In August 2021, my maternal grandmother, who I lovingly called Memaw, died suddenly. Her house is where we would spend the other part of Christmas Eve and most of Christmas Day, surrounded by family. Now her house sits dark, with the memories of holiday seasons of the past lurking in the shadows waiting for the light to be turned back on, even if it's by another family eventually.
This October, my maternal grandfather died. While my family didn't spend much time with him because of the distance (we live in Florida, and he lived in Illinois), the weekly phone calls have stopped and the pieces I have left of him are old voicemails and memories of him visiting when I was a kid.
As my own grief has continued to expand over the past few years, I saw it growing in my parents as well. Not only was I processing the loss of my family members, but I was also watching my mom and dad lose their parents, which was especially heartbreaking.
The Christmas season is always challenging with juggling social events and family time. Add in the loss of a loved one, and grief overwhelms what was once a festive holiday celebration. The empty chair where your lost loved one once sat seems to take over the room like a ticking time bomb, and if you look at it in just the right moment it triggers something inside you. The tears start flowing with the grief and anguish of loss.
Even though some holiday traditions have stopped or changed with the loss of family members, one that hasn't is my parents and I opening Advent calendars together. When the holiday season draws near, my mom and I go out to find the best Advent calendars of the season to bring home and anxiously await when we can start opening each of the little flaps.
We always buy food calendars because we like trying new brands and sometimes we find a few new favorite items that make their way into our pantry staples. In the past, we've bought ones like the Aldi Holiday Magic Wine Advent Calendar and the Bonne Maman Advent Calendar, which is filled with fruit spreads and honey. In fact, from the latter of the two, we've found our new favorite jam, strawberry and red currant. We've also had boozy popcorn, hot sauce and cheese Advent calendars.
This year, instead of buying every food calendar we could find, we snagged everything in one trip to the grocery store. We have four foodie-themed Advent calendars: wine, beer, cheese and chocolate. Each night we open the corresponding day's flap and share some festive thoughts on what we find inside with my Instagram followers.
Opening the advent calendars is often the one bright spot on days when the darkness of grief rattles inside our minds like a ball inside a glass jar. It was, and still is, a time when my parents and I gather in the living room, my dad says something silly for the entire world to hear and we share what was in each calendar for the night.
My mom and I look forward to whatever my dad is going to say because we honestly never know what's going to happen.

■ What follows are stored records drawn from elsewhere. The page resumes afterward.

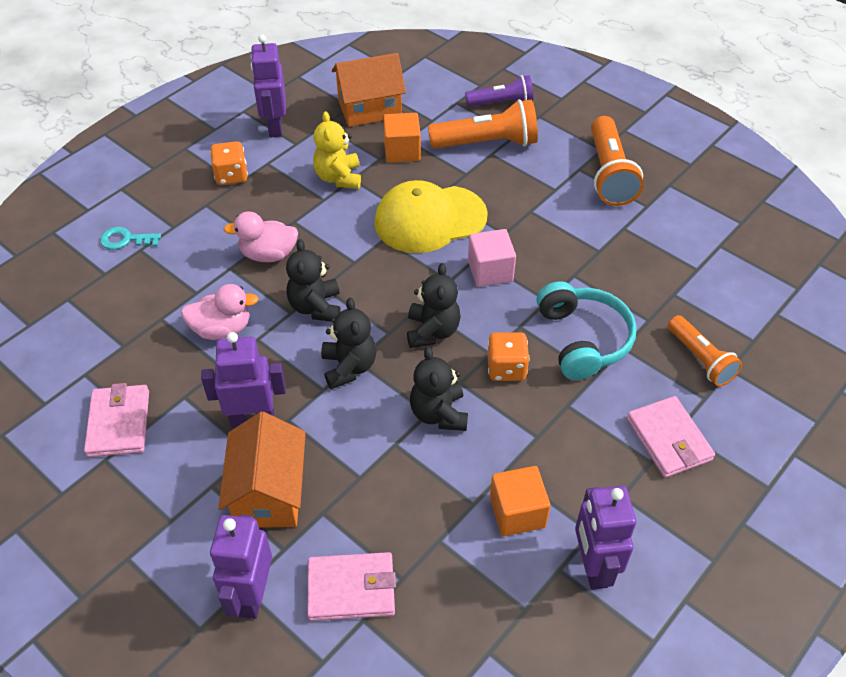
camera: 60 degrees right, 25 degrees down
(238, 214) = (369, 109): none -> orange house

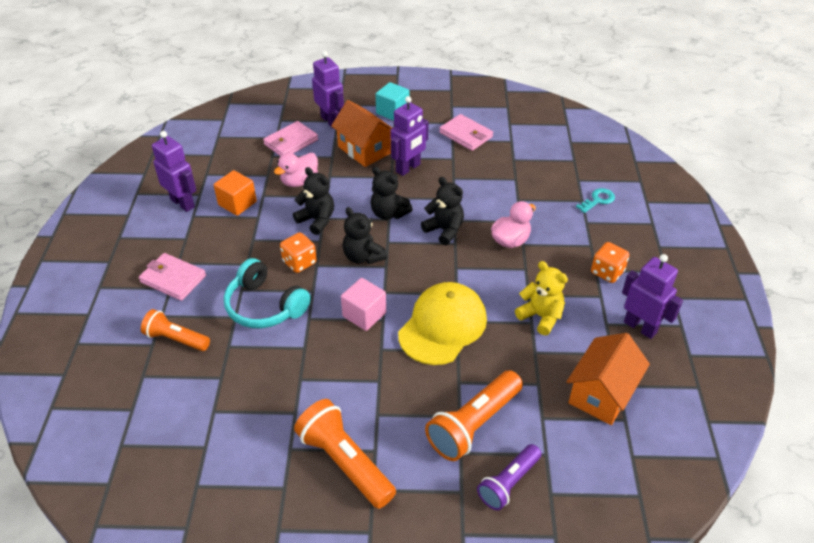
camera: 140 degrees right, 5 degrees down
(148, 545) = (392, 112): none -> turquoise cube
(222, 329) = (478, 192): pink duck -> pink duck (299, 181)
(402, 151) = (527, 370): orange cube -> none

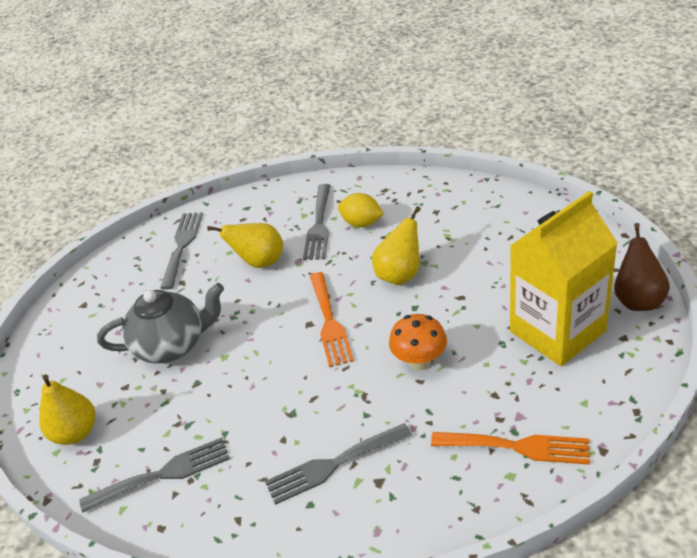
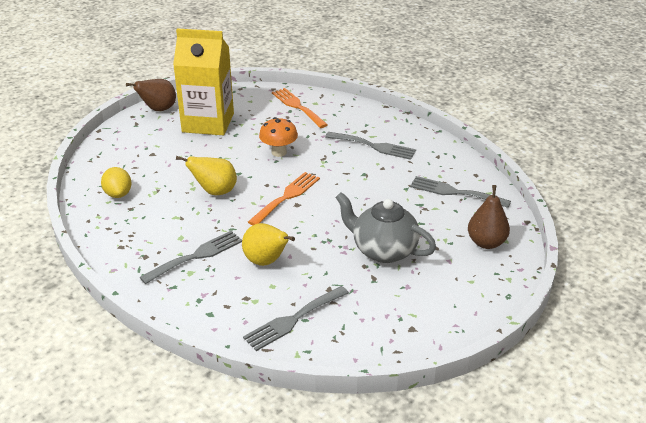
camera: 140 degrees left, 5 degrees down
(75, 432) = (486, 243): yellow pear -> brown pear
(362, 223) = (174, 236): yellow lemon -> yellow lemon (118, 194)

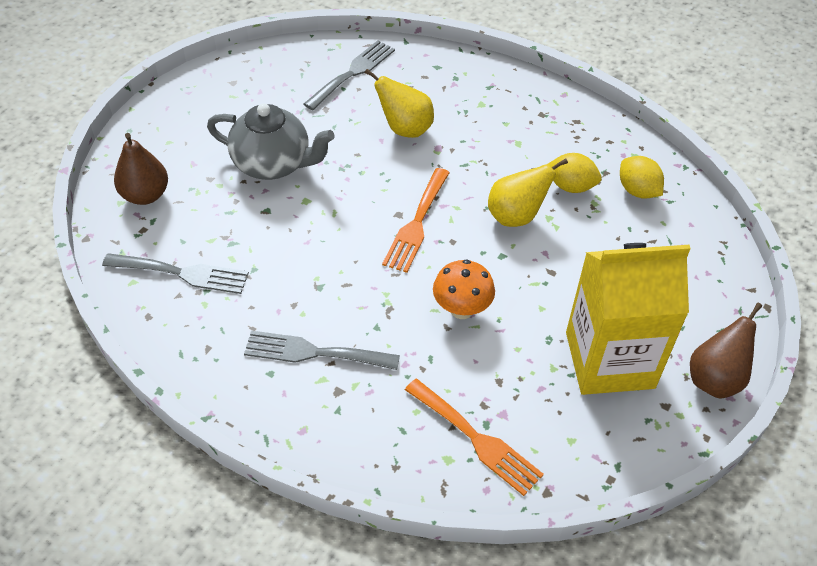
camera: 165 degrees right, 15 degrees up
(163, 203) = (571, 186): none -> yellow lemon
(196, 256) = (485, 123): grey fork -> none

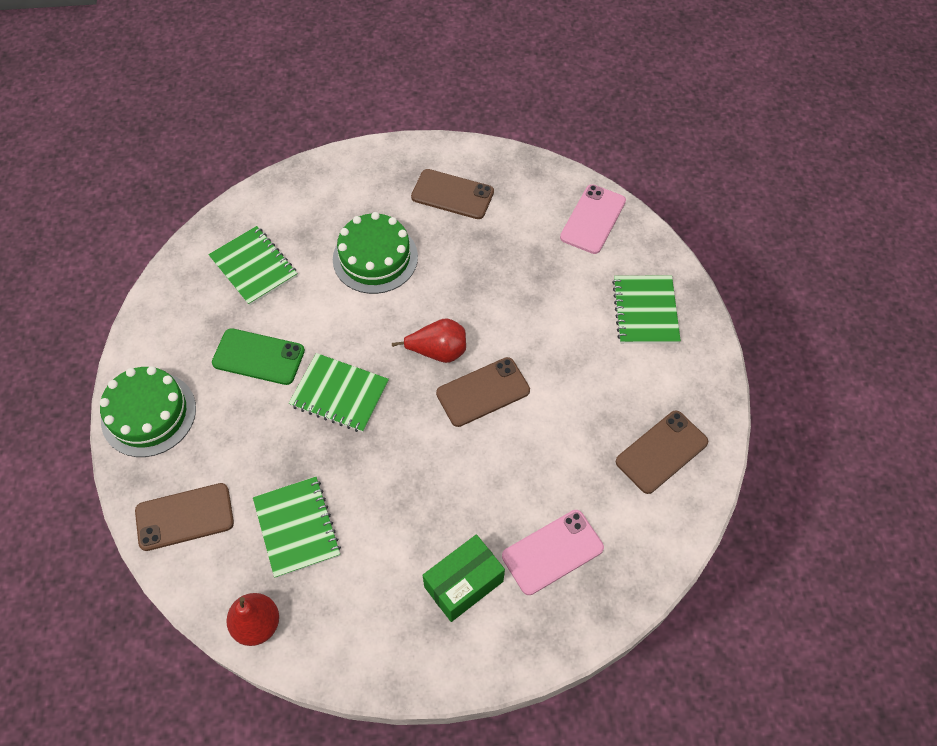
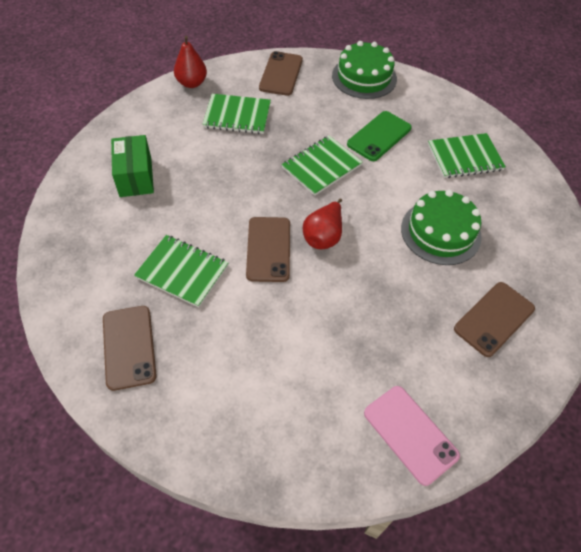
camera: 115 degrees right, 5 degrees down
(552, 552) = (114, 232): pink phone -> none
(645, 311) = (271, 419): green notebook -> green notebook (182, 272)

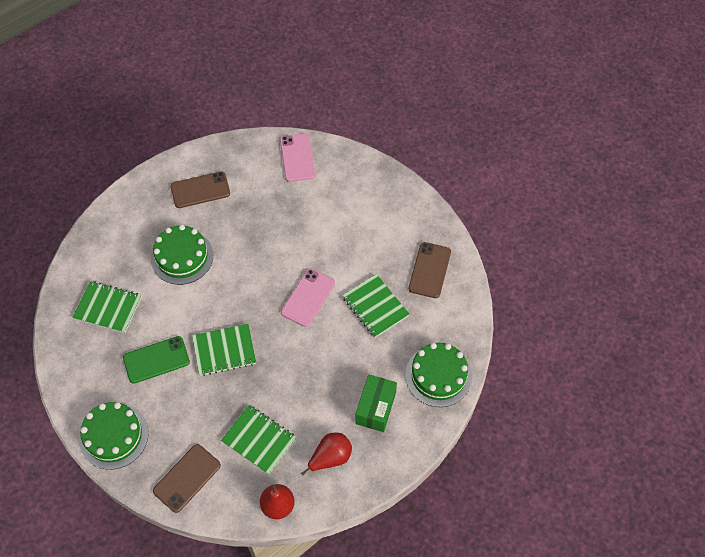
camera: 150 degrees left, 5 degrees up
(75, 230) = (438, 376): none -> green cake
(268, 249) = (308, 297): brown phone -> pink phone
(323, 236) = (264, 290): red pear -> red pear (330, 457)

Some nights he sings, some nights he dances and some nights he has a Santa Claus countdown that he tells people to share with their kids. These little messages are never rehearsed and behind the camera, I'm often stifling my laughter so everyone can hear what my dad has to say.
Over the past three years, my parents and I have gotten messages from people around the world saying they love watching my mom and dad. They ask for more videos of them or wonder if they have their own social media pages (they don't…yet). I've also gotten messages prior to the holidays asking if we are doing Advent calendars again this year, and the answer is always yes.
I share these sentiments with my parents, not only because they like knowing that people enjoy watching them, but because it reminds the three of us that even if we are having a hard day, we can always brighten up someone else's through something as easy and fun as opening an Advent calendar.
As we move through the third holiday season of losing another parent and grandparent, I'm reminded that grief never leaves us. Like the glass jar with the ball inside, the jar may get bigger as we grow around our grief, but it never truly disappears. Even when the tides of life are calm and the jar isn't rattling, the grief is still there.
During the holidays, the jar may rattle some and grief comes in waves, but what my parents and I have learned is that opening Advent calendars and sharing some festive cheer with others will oftentimes brighten our own day, even as the ball in the jar is shaking and moving and the chair remains empty with the memories of holidays past.